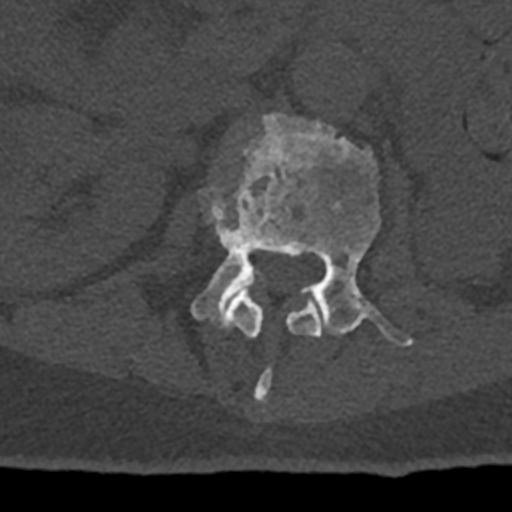
CT including the spine, one axial slice. Position 399 of 797 along the scan axis. 120 kVp. Bone window (W 1800 / L 400 HU). 0.5 mm slice thickness. 512 × 512 image matrix, field of view 160 × 160 mm. Patient: male, 74 years. From the clinical record (not read from this slice): primary cancer: renal.
Annotated regions visible in this slice (semi-automatic segmentation, software-assisted and operator-edited):
- L1 vertebra: box from (x=201, y=181) to (x=321, y=402) px
- L2 vertebra: (x=191, y=113)–(x=413, y=346)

^^^^^^^^^^^^^^^^

• ACTION ITEM
Everything from the line containing "Annotated regions visible" through the final line of the listing, inclusive, must be reproduced exactly; leave out the rest.

• SOLUTION FOR THIS PROBLEM
Annotated regions visible in this slice (semi-automatic segmentation, software-assisted and operator-edited):
- L1 vertebra: box from (x=201, y=181) to (x=321, y=402) px
- L2 vertebra: (x=191, y=113)–(x=413, y=346)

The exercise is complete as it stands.